Zhong H, Dong S, Chen G, Jiang X, Xia Z, Yi N, Wang Z, Chen S, Xu Y, Chen L
Shanghai Institute of Hematology, Ruijin Hospital, Shanghai Second Medical University, Shanghai 200025.
Zhonghua Xue Ye Xue Za Zhi. 1997 Jul;18(7):339-42.
To make a comparison of biological properties between PML-RARalpha and PLZF-RARalpha fusion proteins.
Receptor radioligand binding assay, receptor DNA binding assay and immunofluorescence methods were used.
PML-RARalpha and PLZF-RARalpha had similar ligand-binding affinities. Both could bind in vitro to retinoic acid response elements (RAREs) forming homodimers and to retinoic acid X receptor. However ,they differed in the relative binding affinities to different RAREs,the behavior of forming complex with RXR and the subcellular localization. More importantly, PML-RARalpha and PLZF-RARalpha could block different regulatory pathways mediated by PML or PLZF, through heterocomplex formation with wild-type PML or PLZF. The differences between PML-RARalpha and PLZF-RARalpha may in part explain the apparent resistance of APL with t(11;17) to differentiating effect of all-trans retinoic acid (ATRA).
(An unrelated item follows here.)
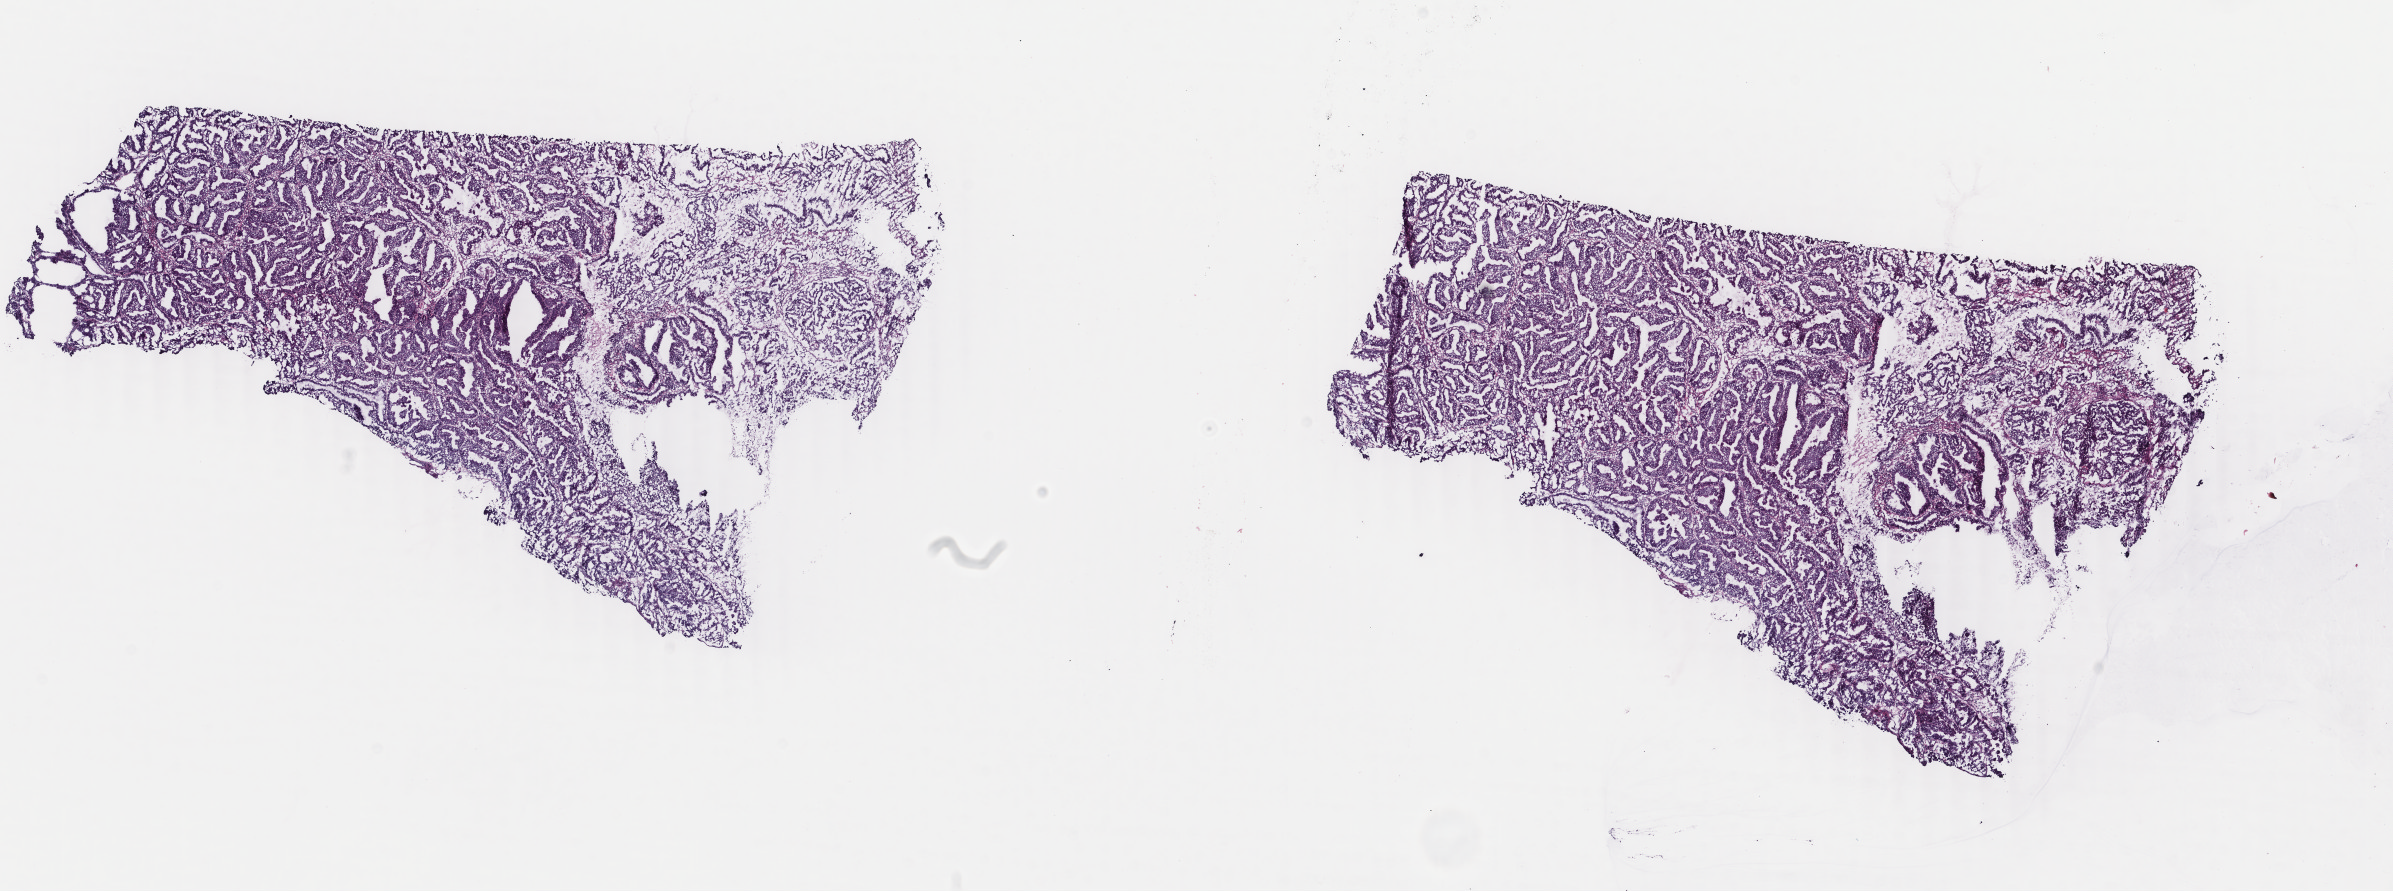
Digitized Hematoxylin and eosin (H&E) stained tissue section (whole slide) — low-resolution overview of the scanned area, about 19.0 x 7.1 mm (slide scanned at 40x), frozen section from the top of the tissue portion, primary tumour sample from the uterus. Female, age 61 years at initial diagnosis. Composition of this section per pathologist review: tumour cells 60%, tumour nuclei 90%.
Histologic diagnosis: Endometrioid adenocarcinoma, NOS (endometrium).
比较早幼粒细胞白血病/维甲酸受体α(PML-RARα)和早幼粒细胞白血病锌指蛋白/维甲酸受体α(PLZF-RARα)融合蛋白的生物学特性。
采用受体放射性配体结合分析、受体DNA结合分析及免疫荧光法。
PML-RARα和PLZF-RARα具有相似的配体结合亲和力。二者均可在体外与形成同二聚体的维甲酸反应元件(RAREs)结合,并与维甲酸X受体结合。然而,它们在对不同RAREs的相对结合亲和力、与维甲酸X受体形成复合物的行为及亚细胞定位方面存在差异。更重要的是,PML-RARα和PLZF-RARα可通过与野生型PML或PLZF形成异源复合物,阻断由PML或PLZF介导的不同调控途径。PML-RARα和PLZF-RARα之间的差异可能部分解释了伴有t(11;17)的急性早幼粒细胞白血病(APL)对全反式维甲酸(ATRA)分化作用明显耐药性的原因。